Dublin Abolishes Daily Disclosure Rules For Active ETFs

November 27, 2014


The Irish Stock Exchange (ISE) has announced that it has got rid of the need for the daily disclosure of portfolio details on actively managed exchange traded funds (ETFs), which experts say could raise transparency issues.

The removal of the need to publish these details, which came into effect on 18th November, will mean that the ISE is now in line with the requirements of other EU exchanges.  The ISE is used as a primary listing venue for many ETF issuers, and the facility to publish the portfolio disclosures will remain available to all ISE listed ETF issuers.

However, the move has bought into question whether this raises the risk of the products becoming less transparent.

“This does raise the question as to transparency and that exchanges will need to be mindful that the regulators are likely to impose further transparency requirements than less over the coming months,” said Monica Gogna, partner at law firm Ropes & Gray.

Currently the London Stock Exchange requires the same levels of disclosure for both active ETFs and passive ETFs, which consists of the daily net asset value (NAV) and the outstanding number of shares.
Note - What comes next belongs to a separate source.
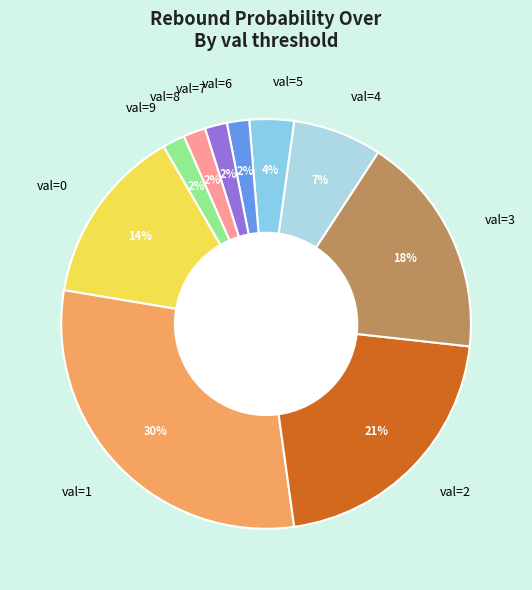

What percentage is the val=7 slice, to the nearest percent?

2%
Despite this, there is no requirement under European Union legislation, The Undertakings for Collective Investment in Transferable Securities, for an ETF to disclose its actual holdings in Europe (although there are other requirements). Active ETFs must disclose that they are actively managed.

Active ETFs can be listed on the London Stock Exchange and elsewhere by listing in Dublin. This is done via posting it daily and the fund is then passported onto the LSE subject to it being approved as UCITS and signed off by the FCA.
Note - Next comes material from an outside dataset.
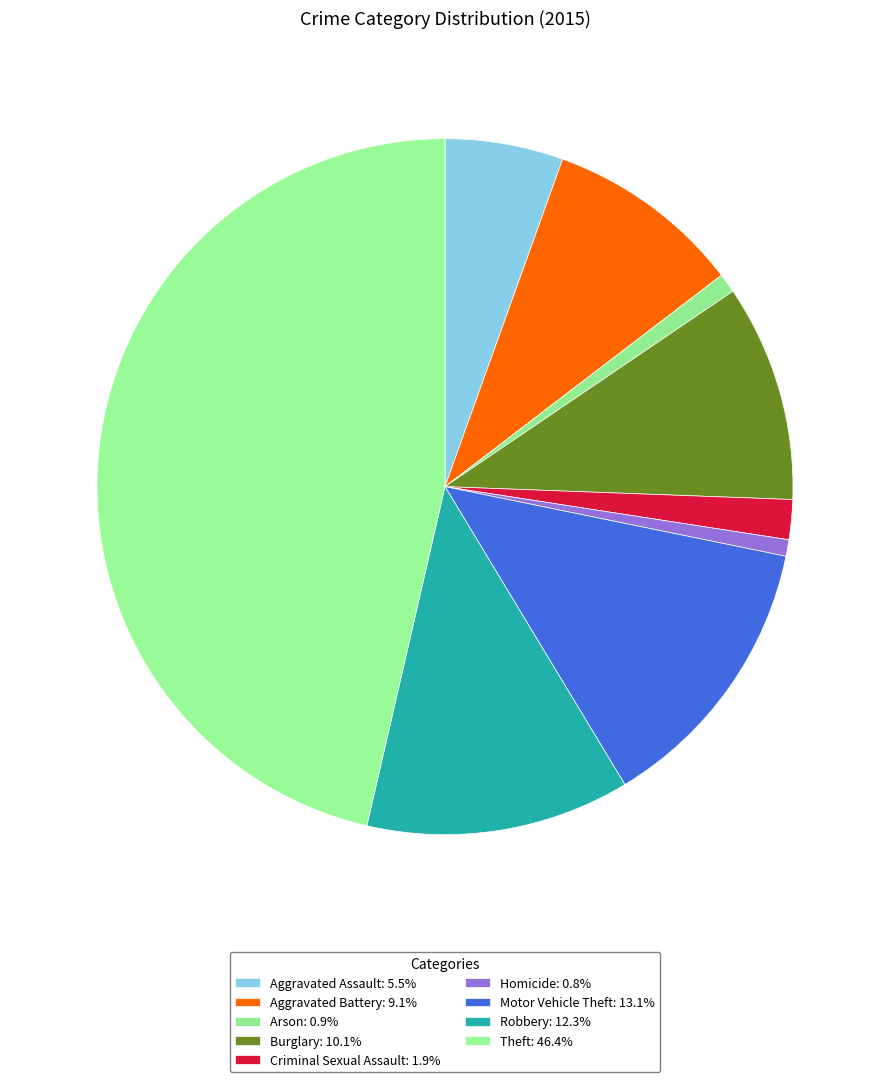

Does Arson represent more than half of the total?

No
This is likely to open up the European market for active ETFs.

Peter Sleep, senior portfolio manager at investment manager 7IM, said: “This makes the potential for active European ETFs very good and there are already some in existence.”

Source Pimco, Source Ashmore and Source GLG are just a few such ETFs.

This is in stark contrast to the U.S. where the route to active ETFs is more or less blocked unless the holdings are disclosed. For active ETF managers this is a problem as they do not want to disclose their holdings.

Sleep, said: “This is OK for active bond ETF managers like Pimco, but kryptonite for active ETF managers like Blackrock who do not want to disclose their holdings.”

According to data from research house ETFGI, there are currently 188 active ETFs worth $27 billion in assets, globally.